_Activity_
Please retype all the text in the material below, character for character and line by line, including any words that are cut off. Leave out the pictures.
**** Material for this task
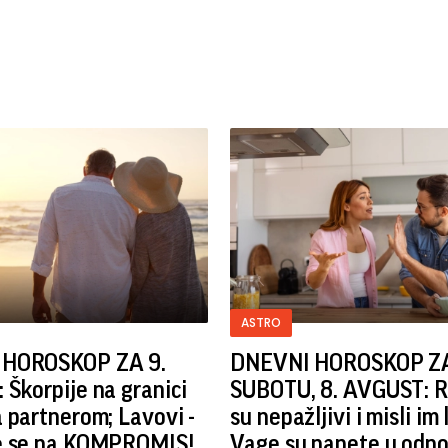
ASTRO
 HOROSKOP ZA 9.
DNEVNI HOROSKOP Z
Škorpije na granici
SUBOTU, 8. AVGUST: R
 partnerom; Lavovi -
su nepažljivi i misli im 
e se na KOMPROMIS!
Vage su napete u odno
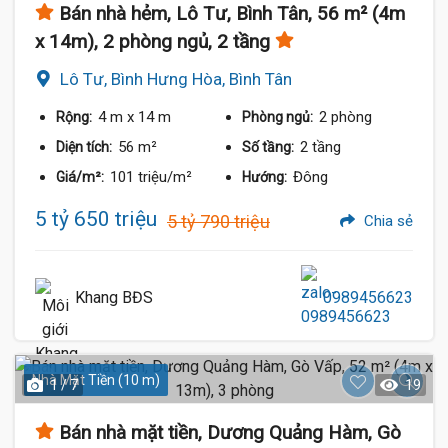
Bán nhà hẻm, Lô Tư, Bình Tân, 56 m² (4m
x 14m), 2 phòng ngủ, 2 tầng
Lô Tư, Bình Hưng Hòa, Bình Tân
4 m
x 14 m
2 phòng
Rộng:
Phòng ngủ:
56 m²
2 tầng
Diện tích:
Số tầng:
101 triệu/m²
Đông
Giá/m²:
Hướng:
5 tỷ 650 triệu
5 tỷ 790 triệu
Chia sẻ
Khang BĐS
0989456623
Nhà Mặt Tiền (10 m)
1 / 7
19
Bán nhà mặt tiền, Dương Quảng Hàm, Gò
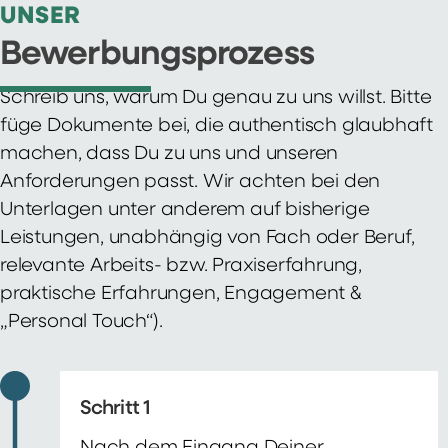
UNSER
Bewerbungsprozess
Schreib uns, warum Du genau zu uns willst. Bitte
füge Dokumente bei, die authentisch glaubhaft
machen, dass Du zu uns und unseren
Anforderungen passt. Wir achten bei den
Unterlagen unter anderem auf bisherige
Leistungen, unabhängig von Fach oder Beruf,
relevante Arbeits- bzw. Praxiserfahrung,
praktische Erfahrungen, Engagement &
„Personal Touch“).
Schritt 1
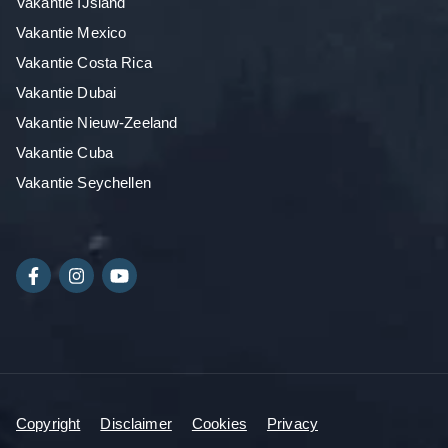
Vakantie IJsland
Vakantie Mexico
Vakantie Costa Rica
Vakantie Dubai
Vakantie Nieuw-Zeeland
Vakantie Cuba
Vakantie Seychellen
Copyright
Disclaimer
Cookies
Privacy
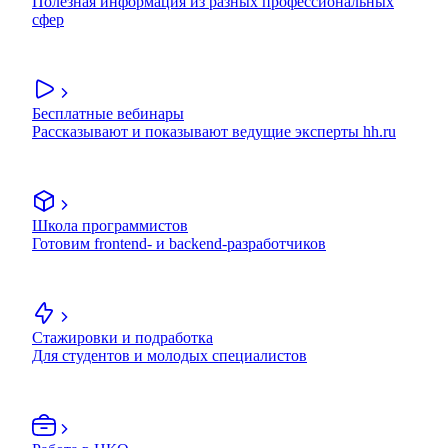
Полезная информация из разных профессиональных
сфер
Бесплатные вебинары
Рассказывают и показывают ведущие эксперты hh.ru
Школа программистов
Готовим frontend- и backend-разработчиков
Стажировки и подработка
Для студентов и молодых специалистов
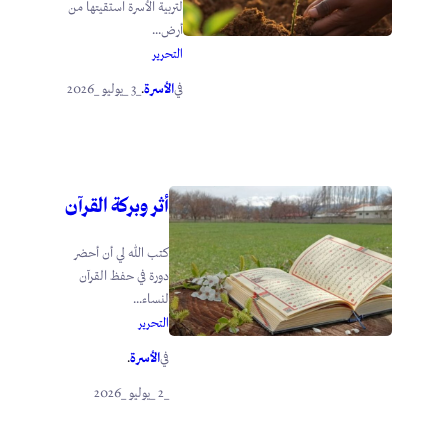
لتربية الأسرة استقيتها من
أرض...
التحرير
الأسرة
_3 _يوليو _2026
في
.
أثر وبركة القرآن
كتب الله لي أن أحضر
دورة في حفظ القرآن
لنساء...
التحرير
الأسرة
في
.
_2 _يوليو _2026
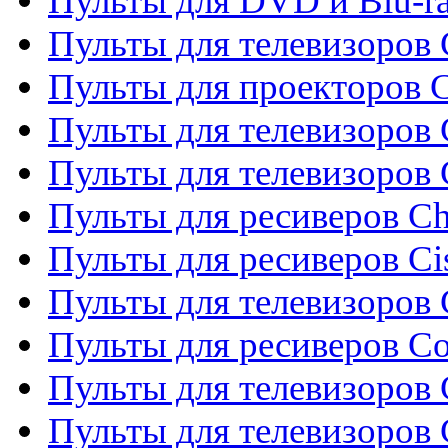
Пульты для DVD и Blu-r
Пульты для телевизоров 
Пульты для проекторов C
Пульты для телевизоров 
Пульты для телевизоров
Пульты для ресиверов C
Пульты для ресиверов Ci
Пульты для телевизоров C
Пульты для ресиверов C
Пульты для телевизоров 
Пульты для телевизоров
********
_Worked solution_
ASTRO
 HOROSKOP ZA 9.
DNEVNI HOROSKOP Z
Škorpije na granici
SUBOTU, 8. AVGUST: R
 partnerom; Lavovi -
su nepažljivi i misli im 
e se na KOMPROMIS!
Vage su napete u odno
Bán nhà hẻm, Lô Tư, Bình Tân, 56 m² (4m
x 14m), 2 phòng ngủ, 2 tầng
Lô Tư, Bình Hưng Hòa, Bình Tân
4 m
x 14 m
2 phòng
Rộng:
Phòng ngủ:
56 m²
2 tầng
Diện tích:
Số tầng:
101 triệu/m²
Đông
Giá/m²:
Hướng:
5 tỷ 650 triệu
5 tỷ 790 triệu
Chia sẻ
Khang BĐS
0989456623
Nhà Mặt Tiền (10 m)
1 / 7
19
Bán nhà mặt tiền, Dương Quảng Hàm, Gò
UNSER
Bewerbungsprozess
Schreib uns, warum Du genau zu uns willst. Bitte
füge Dokumente bei, die authentisch glaubhaft
machen, dass Du zu uns und unseren
Anforderungen passt. Wir achten bei den
Unterlagen unter anderem auf bisherige
Leistungen, unabhängig von Fach oder Beruf,
relevante Arbeits- bzw. Praxiserfahrung,
praktische Erfahrungen, Engagement &
„Personal Touch“).
Schritt 1
Vakantie IJsland
Vakantie Mexico
Vakantie Costa Rica
Vakantie Dubai
Vakantie Nieuw-Zeeland
Vakantie Cuba
Vakantie Seychellen
Copyright
Disclaimer
Cookies
Privacy
Полезная информация из разных профессиональных
сфер
Бесплатные вебинары
Рассказывают и показывают ведущие эксперты hh.ru
Школа программистов
Готовим frontend- и backend-разработчиков
Стажировки и подработка
Для студентов и молодых специалистов
لتربية الأسرة استقيتها من
أرض...
التحرير
الأسرة
_3 _يوليو _2026
في
.
أثر وبركة القرآن
كتب الله لي أن أحضر
دورة في حفظ القرآن
لنساء...
التحرير
الأسرة
في
.
_2 _يوليو _2026
Пульты для DVD и Blu-r
Пульты для телевизоров 
Пульты для проекторов C
Пульты для телевизоров 
Пульты для телевизоров
Пульты для ресиверов C
Пульты для ресиверов Ci
Пульты для телевизоров C
Пульты для ресиверов C
Пульты для телевизоров 
Пульты для телевизоров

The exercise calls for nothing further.